37 Responses to “John Mills: Austerity isn’t working, but that doesn’t mean Corbyn is the answer”

  1. David Lindsay

    “Most of us” being who, exactly?

    Corbyn once hosted Hamas, with which the Israeli Government negotiates all the time, and Hezbollah, alongside which our Armed Forces are now at war, a war that Corbyn was one of very few MPs to vote against. It was not he who lowered the flag over the Palace of Westminster when King Abdullah died.

  2. David Lindsay

    Who are the hundreds of thousands who have signed up in order to vote for Corbyn? Are there that many Stalinists, Trotskyists and Maoists in Britain, collectively more numerous than the entire membership of the Conservative Party? Are there that many sad acts who do whatever Toby Young tells them? Of course not.

    And if they are not already, then most of these mainstream, moderate centrists will become full members of the Labour Party once the mainstream, moderate and centrist Corbyn is Leader, involving themselves fully in local party activity even where they have to organise it entirely from scratch.

    By Christmas, every Constituency Labour Party will contain a majority that had joined specifically because of Jeremy Corbyn. Abstentionist MPs who had thought that you had meal tickets for life, you need to start looking for jobs. Although good luck to most of you with that. Tony Blair used to talk about “literally a new party”, but it is Corbyn who has already created one.

    Figures of such Olympian self-regard as to profess that they “would not serve under Corbyn”, as if they would have been asked, need to be made aware that plenty of people without a Marxist bone in their bodies would be more than happy to do so, and would merrily relieve them of the parliamentary seats that they obviously would not be needing. Any seat that was Labour in 2015 will always be Labour.

    Although not affiliated to the Labour Party since the High Blair Period, the RMT and the FBU remain affiliated to the Labour Representation Committee, which is constitutionally committed to the election of a Labour Government. They ought to undertake to pay all election costs of Labour candidates selected in place of prima donnas who thought that they were indispensable.

  3. David Lindsay

    Corbyn’s position on Northern Ireland has been that of the Conservative Party since 1993 in principle, and since well before that in practice. There are people in Northern Ireland who dissent from it, but for whom do they vote? With their Confederate, apartheid and Nazi flags, they identify publicly as one Lost Cause among many.

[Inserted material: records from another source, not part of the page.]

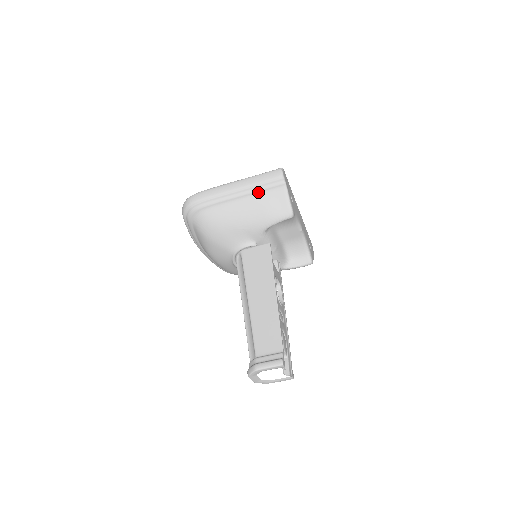
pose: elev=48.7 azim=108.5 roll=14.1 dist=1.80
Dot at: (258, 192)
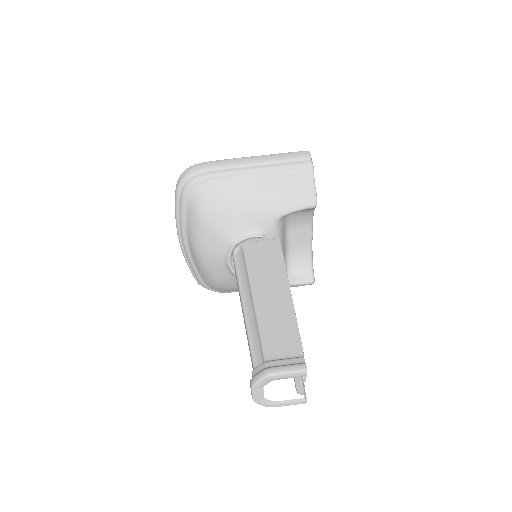
Dot at: (279, 170)
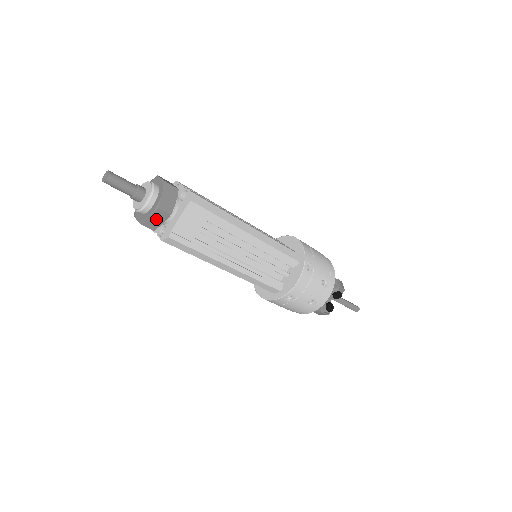
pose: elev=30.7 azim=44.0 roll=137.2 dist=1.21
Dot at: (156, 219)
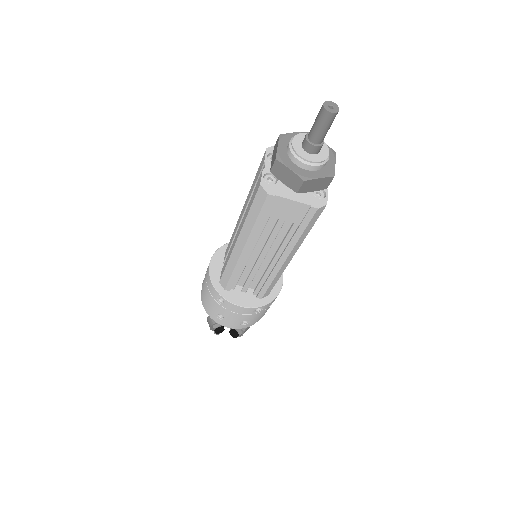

    Whereas Corbyn will soon speak at a Sinn Féin-associated cultural festival alongside a Democratic Unionist MP and former Lord Mayor of Belfast who was 13 at the time of the Good Friday Agreement. The most controversial thing about the entire week is the question of whether or not Frankie Boyle will appear.

  4. dontwanttocomment

    Despite spinning it the way you have done so, Corbyn actually claimed Hamas and Hizbullah were purveyors of ‘political and social justice across the region’ and not ‘just’ (unpleasant) partners for peace. It should also be remembered that Corbyn also supported and was prepared to share a platform Raed Salah after he was found to have said that Jews make bread with the blood of children. After the court case in the UK he the seconded a call for an enquiry into ‘Jewish influence’ of the Home Office.

  5. JAMES MCGIBBON

    I spent a bit of time demonstrating against the NF Nazis during the seventies. Now Corbyn sits in the company of his friends who like the NF are right wing homophobes and in denial of the Holocaust. Seems to me the hard left and fellow fascist travellers are on a bandwagon.